6. The method according to claim 5, characterized in that, The causal consistency discriminator is used to determine the first counterfactual sequence to obtain a causal consistency score, including: The adjacency matrix of the first counterfactual sequence and the causal subgraph is input into the causal consistency discriminator to obtain the causal consistency score, wherein the causal consistency score is in the range of 0-1, and the loss function of the causal consistency discriminator is... for: ; In the formula, Indicates the causal consistency penalty coefficient, subscript Indicates the parent node subscript Represents child nodes , Represents a causal subgraph. Represents the parent node in the causal subgraph Point to child node The causal edge strength, Represents child nodes The generated value, Indicates the parent node The generated value, This represents the causal transitivity fitting function.

7. The method according to claim 5, characterized in that, The simulation results are determined based on the statistical characteristics of the second counterfactual sequence, including: The statistical characteristics of the second counterfactual sequence are aggregated based on the weight coefficients of each participant to obtain a simulation curve, wherein the simulation curve includes at least a global counterfactual load curve and a new energy consumption curve. Calculate the peak shaving and valley filling rate, renewable energy consumption rate, and user electricity cost change rate based on the statistical characteristics of the second counterfactual sequence; The simulation results are determined based on the simulation curve, the peak shaving and valley filling rate, the renewable energy absorption rate, and the user electricity cost change rate.

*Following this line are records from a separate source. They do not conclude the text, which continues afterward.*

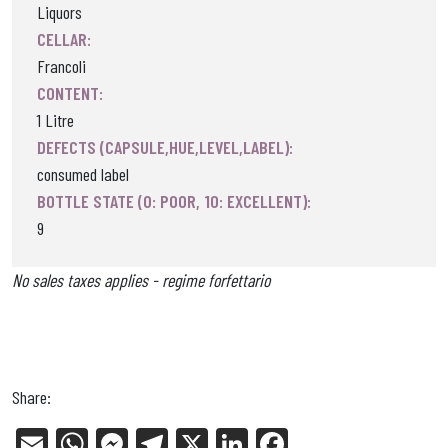
Liquors
CELLAR:
Francoli
CONTENT:
1 Litre
DEFECTS (CAPSULE,HUE,LEVEL,LABEL):
consumed label
BOTTLE STATE (0: POOR, 10: EXCELLENT):
9
No sales taxes applies - regime forfettario
Share:
E
W
Me
Tel
X
Li
Fa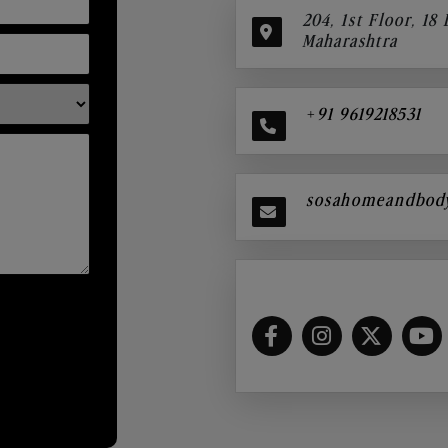
204, 1st Floor, 18
Maharashtra
+91 9619218531
sosahomeandbod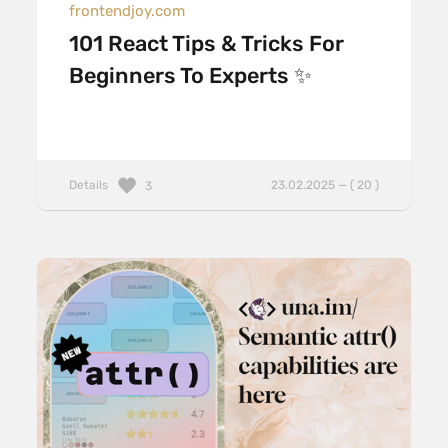
frontendjoy.com
101 React Tips & Tricks For
Beginners To Experts ✨
Details
23.02.2025 — ( 20 )
3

8. The method according to claim 1, characterized in that, Before inputting the simulation results into the multi-agent optimization model to obtain the game result, the method further includes: The initial model of the multi-agent optimization model is determined based on the agent set, the global state space, the action space, local observation space and reward function of each agent, the state transition function and the discount factor. The agent set includes at least the power grid dispatch agent, the user group federated agent and the new energy power station agent. Each agent is configured to only observe the local observation space. By adding the causal regularization term to the reward function of each agent in the initial model, a model to be trained is obtained. The model to be trained is trained based on the collaborative training algorithm to obtain the multi-agent optimized model.

9. The method according to claim 1, characterized in that, The formula for the causal regularization term is expressed as follows: ; ; In the formula, Indicates the causal regularity term. Indicates the total number of negative causal paths. Indicates the first A negative causal path, Indicates the first The activation probability of a negative causal path. Indicates the first The total causal strength of the negative causal path Indicates the first The strength coefficient of the causal edge on a negative causal path. This represents the normalized value of the agent's action corresponding to the starting node of the path.

10. The method according to claim 1, characterized in that, Before determining the federated causal graph network based on electricity market participant data and prior constraints in the electricity sector, the method further includes: Based on 3 The criteria perform outlier removal on the initial data of the participating parties to obtain the first processed data; The first processed data is filled with missing values ​​by using linear interpolation combined with temporal forward padding to obtain the second processed data. The second processed data is standardized based on the Z-score to obtain the participant data.